The woman has epilepsy so the team were using deep brain electrodes to record signals from different brain regions to work out where her seizures originate. One electrode was positioned next to the claustrum, an area that had never been stimulated before.
When the team zapped the area with high frequency electrical impulses, the woman lost consciousness. She stopped reading and stared blankly into space, she didn’t respond to auditory or visual commands and her breathing slowed. As soon as the stimulation stopped, she immediately regained consciousness with no memory of the event.
To confirm that they were affecting the woman’s consciousness rather than just her ability to speak or move, the team asked her to repeat the word “house” or snap her fingers before the stimulation began. If the stimulation was disrupting a brain region responsible for movement or language she would have stopped moving or talking almost immediately. Instead, she gradually spoke more quietly or moved less and less until she drifted into unconsciousness.

════════════════════

- _PROBLEMS TO SOLVE_
1 - Answer these questions about the claustrum passage:
(a) Next to which brain area was one electrode positioned?
(b) What word was the woman asked to repeat before the stimulation began?
(c) What happened to her breathing when the area was stimulated?
2 - Transcribe the claustrum passage from "The woman has" up to and including "been stimulated before.".
3 - Write the next part of the passage about stimulating the claustrum, starting after its final sentence.

- _RECORDED INFORMATION_
════════════════════

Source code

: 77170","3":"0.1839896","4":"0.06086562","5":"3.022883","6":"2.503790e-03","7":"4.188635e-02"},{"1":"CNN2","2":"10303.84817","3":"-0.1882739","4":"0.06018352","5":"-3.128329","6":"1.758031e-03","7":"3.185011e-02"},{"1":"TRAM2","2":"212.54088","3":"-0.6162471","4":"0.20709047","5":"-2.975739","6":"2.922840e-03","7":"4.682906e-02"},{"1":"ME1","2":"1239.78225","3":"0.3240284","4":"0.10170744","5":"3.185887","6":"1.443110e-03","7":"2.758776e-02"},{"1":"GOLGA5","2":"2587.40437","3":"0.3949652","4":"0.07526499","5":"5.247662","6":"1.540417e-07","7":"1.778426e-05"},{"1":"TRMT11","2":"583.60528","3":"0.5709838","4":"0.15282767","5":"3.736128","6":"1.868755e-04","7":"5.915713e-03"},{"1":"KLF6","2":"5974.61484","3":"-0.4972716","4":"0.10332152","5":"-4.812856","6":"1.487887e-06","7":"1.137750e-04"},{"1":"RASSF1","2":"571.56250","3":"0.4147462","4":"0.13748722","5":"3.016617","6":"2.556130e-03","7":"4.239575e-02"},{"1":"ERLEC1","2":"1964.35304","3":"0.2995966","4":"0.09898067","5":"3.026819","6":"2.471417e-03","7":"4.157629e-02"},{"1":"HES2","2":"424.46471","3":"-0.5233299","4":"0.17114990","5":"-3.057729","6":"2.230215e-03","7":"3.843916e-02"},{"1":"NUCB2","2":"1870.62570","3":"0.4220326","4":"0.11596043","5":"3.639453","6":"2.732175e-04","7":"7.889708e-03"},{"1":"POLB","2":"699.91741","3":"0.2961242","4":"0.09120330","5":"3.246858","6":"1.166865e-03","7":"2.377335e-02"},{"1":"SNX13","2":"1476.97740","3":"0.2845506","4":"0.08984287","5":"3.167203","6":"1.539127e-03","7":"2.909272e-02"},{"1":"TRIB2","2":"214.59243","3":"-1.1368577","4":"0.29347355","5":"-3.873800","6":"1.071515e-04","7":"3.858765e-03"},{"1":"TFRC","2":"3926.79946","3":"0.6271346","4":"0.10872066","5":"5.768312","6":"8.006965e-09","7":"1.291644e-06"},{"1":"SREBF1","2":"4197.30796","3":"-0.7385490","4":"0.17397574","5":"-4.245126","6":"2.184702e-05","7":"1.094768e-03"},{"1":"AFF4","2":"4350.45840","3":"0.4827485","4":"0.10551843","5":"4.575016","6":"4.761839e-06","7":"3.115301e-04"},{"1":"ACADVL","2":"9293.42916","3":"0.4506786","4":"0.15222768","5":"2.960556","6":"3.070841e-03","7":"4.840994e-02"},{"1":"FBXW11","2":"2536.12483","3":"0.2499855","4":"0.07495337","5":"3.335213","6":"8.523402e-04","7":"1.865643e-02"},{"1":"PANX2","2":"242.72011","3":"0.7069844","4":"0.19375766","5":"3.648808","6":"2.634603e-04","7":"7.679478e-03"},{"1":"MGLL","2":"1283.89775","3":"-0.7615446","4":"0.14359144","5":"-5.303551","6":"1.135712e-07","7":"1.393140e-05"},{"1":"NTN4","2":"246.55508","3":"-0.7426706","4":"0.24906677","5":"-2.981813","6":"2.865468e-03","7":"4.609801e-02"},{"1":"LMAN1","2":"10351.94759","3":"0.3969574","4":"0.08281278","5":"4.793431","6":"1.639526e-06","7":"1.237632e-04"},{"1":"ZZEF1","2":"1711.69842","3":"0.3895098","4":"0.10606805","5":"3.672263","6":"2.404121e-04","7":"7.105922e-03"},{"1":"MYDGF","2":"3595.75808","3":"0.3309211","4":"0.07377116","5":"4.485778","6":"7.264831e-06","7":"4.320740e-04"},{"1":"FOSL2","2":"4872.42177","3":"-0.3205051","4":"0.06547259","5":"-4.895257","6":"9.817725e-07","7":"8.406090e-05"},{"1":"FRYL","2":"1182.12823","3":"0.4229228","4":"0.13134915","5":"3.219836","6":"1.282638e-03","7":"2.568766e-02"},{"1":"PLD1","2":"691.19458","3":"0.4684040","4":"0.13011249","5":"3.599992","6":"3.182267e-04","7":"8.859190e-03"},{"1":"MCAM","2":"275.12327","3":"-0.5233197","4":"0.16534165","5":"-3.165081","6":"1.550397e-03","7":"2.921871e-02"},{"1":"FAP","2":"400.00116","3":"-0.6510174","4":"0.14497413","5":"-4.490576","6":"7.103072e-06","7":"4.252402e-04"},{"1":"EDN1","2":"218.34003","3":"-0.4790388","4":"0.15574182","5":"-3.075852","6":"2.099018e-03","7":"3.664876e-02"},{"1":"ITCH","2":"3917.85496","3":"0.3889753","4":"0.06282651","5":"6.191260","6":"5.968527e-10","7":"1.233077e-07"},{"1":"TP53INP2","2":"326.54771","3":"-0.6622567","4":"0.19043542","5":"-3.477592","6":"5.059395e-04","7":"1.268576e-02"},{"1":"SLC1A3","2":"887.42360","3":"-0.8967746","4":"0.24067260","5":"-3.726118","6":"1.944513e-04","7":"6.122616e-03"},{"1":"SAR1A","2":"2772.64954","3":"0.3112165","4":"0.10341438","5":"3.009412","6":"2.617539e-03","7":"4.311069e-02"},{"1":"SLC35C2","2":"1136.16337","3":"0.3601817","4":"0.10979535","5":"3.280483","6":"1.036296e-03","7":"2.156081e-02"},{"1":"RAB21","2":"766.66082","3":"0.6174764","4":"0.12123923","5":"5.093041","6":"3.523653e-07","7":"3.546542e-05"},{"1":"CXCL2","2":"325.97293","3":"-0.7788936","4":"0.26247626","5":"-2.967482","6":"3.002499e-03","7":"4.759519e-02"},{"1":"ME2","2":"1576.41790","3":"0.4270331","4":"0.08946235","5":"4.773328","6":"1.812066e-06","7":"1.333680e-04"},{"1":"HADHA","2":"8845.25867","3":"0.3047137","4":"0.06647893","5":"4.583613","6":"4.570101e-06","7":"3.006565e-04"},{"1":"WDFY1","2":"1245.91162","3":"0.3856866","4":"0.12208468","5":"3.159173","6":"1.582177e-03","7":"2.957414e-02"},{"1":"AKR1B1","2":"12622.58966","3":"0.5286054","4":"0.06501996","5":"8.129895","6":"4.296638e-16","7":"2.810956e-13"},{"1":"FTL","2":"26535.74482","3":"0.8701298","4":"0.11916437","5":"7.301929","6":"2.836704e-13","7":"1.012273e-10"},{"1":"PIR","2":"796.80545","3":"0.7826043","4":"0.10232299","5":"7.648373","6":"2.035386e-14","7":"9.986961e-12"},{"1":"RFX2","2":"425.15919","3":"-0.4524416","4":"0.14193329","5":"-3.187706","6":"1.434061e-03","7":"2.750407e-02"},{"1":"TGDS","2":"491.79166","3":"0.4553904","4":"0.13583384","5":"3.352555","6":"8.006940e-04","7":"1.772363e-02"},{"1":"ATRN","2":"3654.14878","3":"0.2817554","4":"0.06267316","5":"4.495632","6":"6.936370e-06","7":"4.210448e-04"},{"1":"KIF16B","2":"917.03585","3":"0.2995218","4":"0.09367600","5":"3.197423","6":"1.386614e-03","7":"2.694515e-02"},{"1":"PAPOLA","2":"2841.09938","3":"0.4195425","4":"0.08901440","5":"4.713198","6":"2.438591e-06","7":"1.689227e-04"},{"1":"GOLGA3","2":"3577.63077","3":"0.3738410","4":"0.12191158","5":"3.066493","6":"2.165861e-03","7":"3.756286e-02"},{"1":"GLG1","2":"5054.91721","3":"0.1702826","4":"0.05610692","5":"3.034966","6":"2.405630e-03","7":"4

════════════════════

- _NUMBERED RESPONSES_
1 -
(a) The claustrum.
(b) "House."
(c) It slowed.

2 -
The woman has epilepsy so the team were using deep brain electrodes to record signals from different brain regions to work out where her seizures originate. One electrode was positioned next to the claustrum, an area that had never been stimulated before.

3 -
Anil Seth, who studies consciousness at the University of Sussex, UK, warns that we have to be cautious when interpreting behaviour from a single case study. The woman was missing part of her hippocampus, which was removed to treat her epilepsy, so she doesn’t represent a “normal” brain, he says.
However, he points out that the interesting thing about this study is that the person was still awake. “Normally when we look at conscious states we are looking at awake versus sleep, or coma versus vegetative state, or anaesthesia.” Most of these involve changes of wakefulness as well as consciousness but not this time, says Seth. “So even though it’s a single case study, it’s potentially quite informative about what’s happening when you selectively modulate consciousness alone.”